Going around Bermuda ... with a paddleboard
Competitive paddleboarder Joanna Bilancieri didn't expect Bermuda's waters would provide such a challenge.
The 41-year-old from Oahu, Hawaii had faced everything from enormous sharks, to 20ft waves in her paddles at home.
The Bermuda experience, however, threw her for a loop.
She completed the 42-mile paddle using only a board and her arms. It took her eight hours and 50 minutes to finish her journey on July 26.
“My arms were just so tired,” she said. “After the bad weather the day before, the water was still quite choppy. There was also a strong current in many places which sometimes caused me to ricochet between rocks. I would be coming down at a pretty good clip then ‘boom!'. I would feel like I got hit and I would come to an almost screeching halt, because of the current.”
In Hawaii, she's often looked down into the water to see the shadow of a shark passing under board. On her Bermuda journey the most she saw were turtles.
“I was stung by jelly fish a few times,” she said. “But that's normal.”
The physical therapist has won several paddleboard races across Hawaii's 32-mile Moloka'i Channel, one of the roughest crossings in the world.
The feat here, done facedown on the paddleboard, was her longest paddle yet.
Dr Bilancieri was in Bermuda to bring attention to her campaign against sexism in women's sports, “Bad Ass, Not Bare Ass”.
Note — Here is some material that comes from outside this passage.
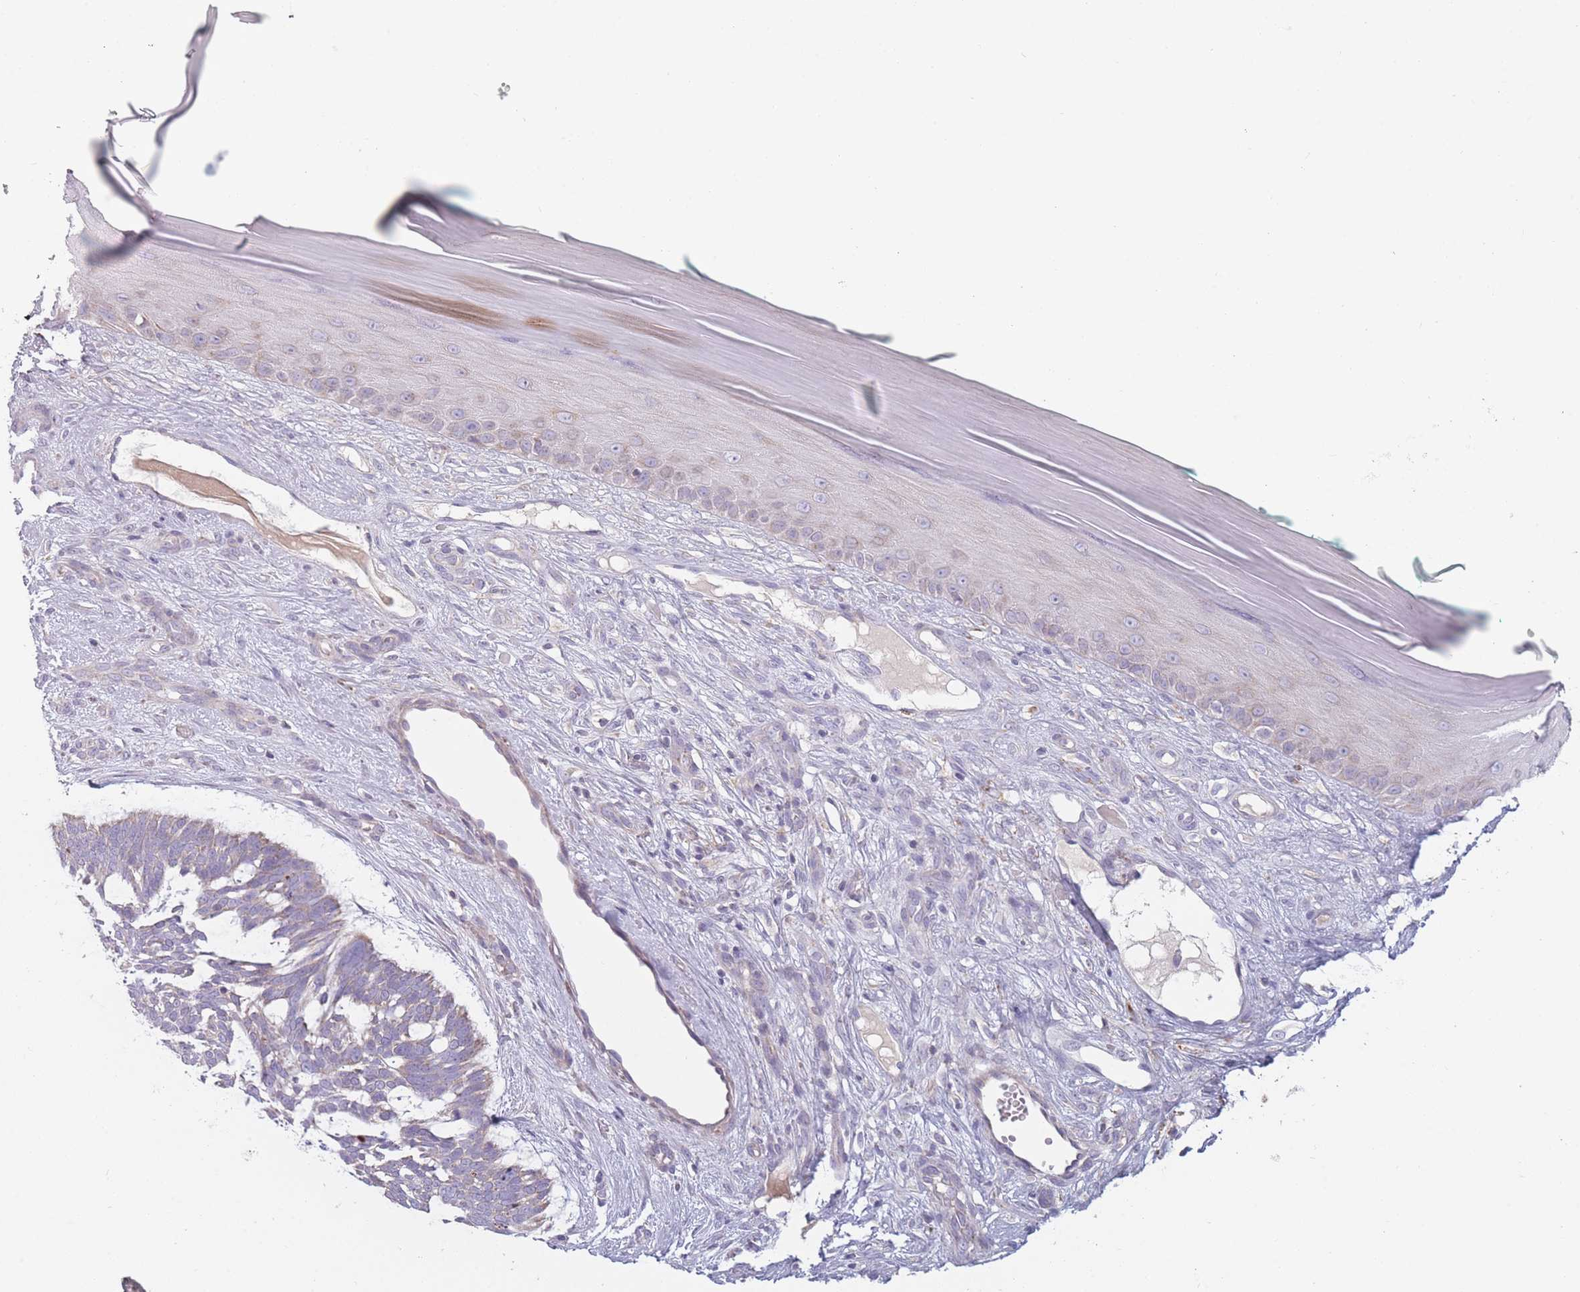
{"staining": {"intensity": "weak", "quantity": "<25%", "location": "cytoplasmic/membranous"}, "tissue": "skin cancer", "cell_type": "Tumor cells", "image_type": "cancer", "snomed": [{"axis": "morphology", "description": "Basal cell carcinoma"}, {"axis": "topography", "description": "Skin"}], "caption": "This is an immunohistochemistry micrograph of human skin cancer. There is no positivity in tumor cells.", "gene": "PEX11B", "patient": {"sex": "male", "age": 88}}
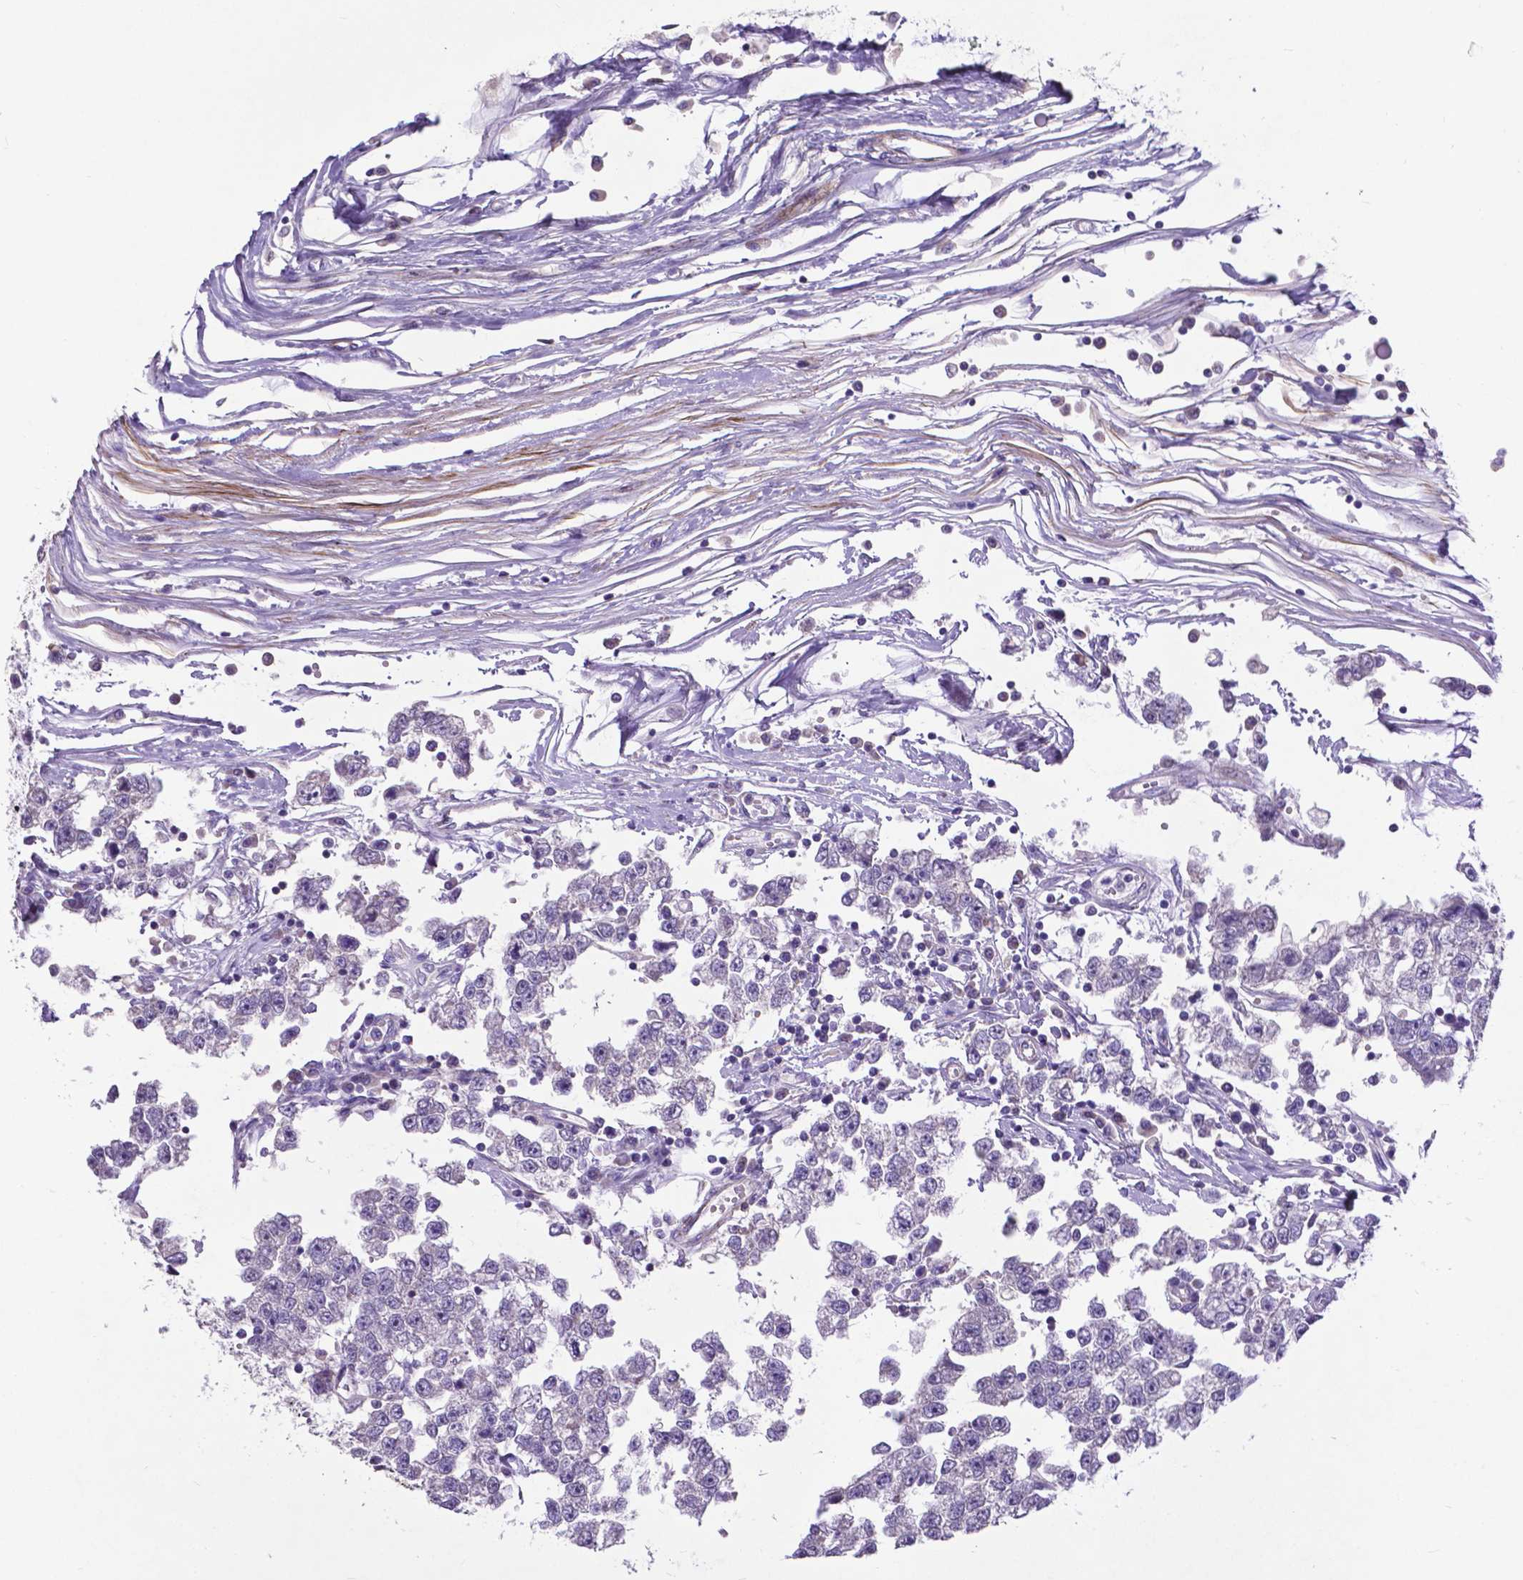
{"staining": {"intensity": "negative", "quantity": "none", "location": "none"}, "tissue": "testis cancer", "cell_type": "Tumor cells", "image_type": "cancer", "snomed": [{"axis": "morphology", "description": "Seminoma, NOS"}, {"axis": "topography", "description": "Testis"}], "caption": "High magnification brightfield microscopy of testis cancer (seminoma) stained with DAB (3,3'-diaminobenzidine) (brown) and counterstained with hematoxylin (blue): tumor cells show no significant expression.", "gene": "PFKFB4", "patient": {"sex": "male", "age": 34}}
She started it last year because she felt the winner of a paddleboard competition got more than the standard amount of press because of her skimpy clothing.
“Women, particularly in sports like volleyball, swimming and paddleboarding, shouldn't feel pressured to dress a certain way to get attention,” she said. “Their athleticism should be the draw.”
She is developing a line of sports wear with her slogan, as part of the campaign.
Dr Bilancieri chose Bermuda to circle, after seeing a friend's vacation photos on Facebook.
“I wanted somewhere where I could paddle more than 32 miles in a day,” she said. “Bermuda was so beautiful and is also the apex of the Bermuda Triangle. I thought, ‘Perfect'.”
Getting her board from Hawaii to Bermuda was her first challenge.
She struggled to get concrete information on Bermuda Customs' requirements. Once here, she needed the help of Bermuda Forwarders and the Department of Tourism before Customs would release her paddleboard. She then had to pay a $1,000 tariff.
Once she finally got the board she discovered it had been badly damaged on the flights from Hawaii.
Blue Hole Watersports helped to patch it up with epoxy.
“The board was not as aerodynamic as I would have liked, and we did not have the tools to sand the epoxy properly,” she said. “The extra epoxy made the board heavier in the water.”
Despite all that, she had a great time in Bermuda.
“I can't wait to come back,” she said. “We could start a ‘choose your weapon' event here, and people could circumnavigate in whatever vessel they choose.”
Dr Bilancieri grew up in Marlborough, Massachusetts, and was always a “water rat”.
“I moved to Hawaii so that I could be in the water all year around,” she said.
She cross-trains for paddleboarding 20 to 30 hours a week and took on the Moloka'i channel challenge after seeing friends do it on different vessels.
“I got myself a paddleboard and started training. It was so simple and pure.”
She'll race in the Hawaii State Stock Class Prone Paddle Board Championships at the end of this month. She's already won it five times.